Si sorride, talvolta si ride, in altri momenti affiora il magone per questo paese sofferente. Un bombardamento di emozioni che arrivano magnificamente a segno e alcune persone in pochi secondi si rivelano bellissimi personaggi. Ma c’è anche il non visto perché eliminato in montaggio. Aggiunge infatti Salvatores «tanti hanno interpretato la cosa un po’ come se fosse una seduta di psicanalisi, ho dovuto eliminare tantissimi video perché si rivolgevano direttamente a me addirittura chiamandomi Gabriele e raccontandomi cose personali come fosse una confessione laica collettiva. Una grande responsabilità ricevere questi messaggi nella bottiglia, ci voleva attenzione, rispetto ma anche coscienza del proprio ruolo per raccontare la ’tua’ storia anche se con le parole degli altri».
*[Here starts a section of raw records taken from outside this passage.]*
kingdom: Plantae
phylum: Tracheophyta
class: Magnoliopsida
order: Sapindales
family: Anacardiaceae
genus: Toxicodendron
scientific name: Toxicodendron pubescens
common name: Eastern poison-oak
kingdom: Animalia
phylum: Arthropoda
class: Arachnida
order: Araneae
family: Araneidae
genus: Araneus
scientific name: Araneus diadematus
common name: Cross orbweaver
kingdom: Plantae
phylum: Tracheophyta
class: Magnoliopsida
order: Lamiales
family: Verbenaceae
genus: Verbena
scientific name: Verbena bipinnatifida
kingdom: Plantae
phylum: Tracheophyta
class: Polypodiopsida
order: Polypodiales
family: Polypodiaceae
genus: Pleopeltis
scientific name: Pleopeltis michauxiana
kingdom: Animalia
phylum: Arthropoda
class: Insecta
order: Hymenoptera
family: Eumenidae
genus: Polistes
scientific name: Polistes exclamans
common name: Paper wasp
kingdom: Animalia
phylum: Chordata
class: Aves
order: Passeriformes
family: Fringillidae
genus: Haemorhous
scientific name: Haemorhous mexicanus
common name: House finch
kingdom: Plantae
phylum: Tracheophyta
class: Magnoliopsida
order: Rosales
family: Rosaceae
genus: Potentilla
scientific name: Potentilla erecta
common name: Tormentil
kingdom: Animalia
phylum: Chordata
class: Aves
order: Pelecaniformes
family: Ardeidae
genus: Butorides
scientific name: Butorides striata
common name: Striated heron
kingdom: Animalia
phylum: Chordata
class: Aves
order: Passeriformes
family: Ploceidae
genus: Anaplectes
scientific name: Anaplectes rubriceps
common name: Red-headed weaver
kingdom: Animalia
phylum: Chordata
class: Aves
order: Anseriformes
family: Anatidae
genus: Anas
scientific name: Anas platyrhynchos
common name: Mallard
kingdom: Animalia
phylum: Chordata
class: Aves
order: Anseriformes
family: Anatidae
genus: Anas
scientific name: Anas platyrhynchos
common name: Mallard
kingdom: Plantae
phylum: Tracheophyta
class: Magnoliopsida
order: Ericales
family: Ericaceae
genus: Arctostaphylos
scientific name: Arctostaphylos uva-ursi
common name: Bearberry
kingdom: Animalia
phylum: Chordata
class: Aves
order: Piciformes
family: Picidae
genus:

La scelta fatta da Salvatores con i suoi montatori Massimo Fiocchi e Chiara Griziotti (supportati nella selezione iniziale da una cinquantina di studenti, perché avevano tra le mani 2200 ore di materiale) è stata quella di privilegiare il racconto umano legato alle persone, scandito dalle 24 ore della giornata. Alcuni video sono stati in qualche modo «sollecitati» perché altrimenti non avrebbero potuto esistere.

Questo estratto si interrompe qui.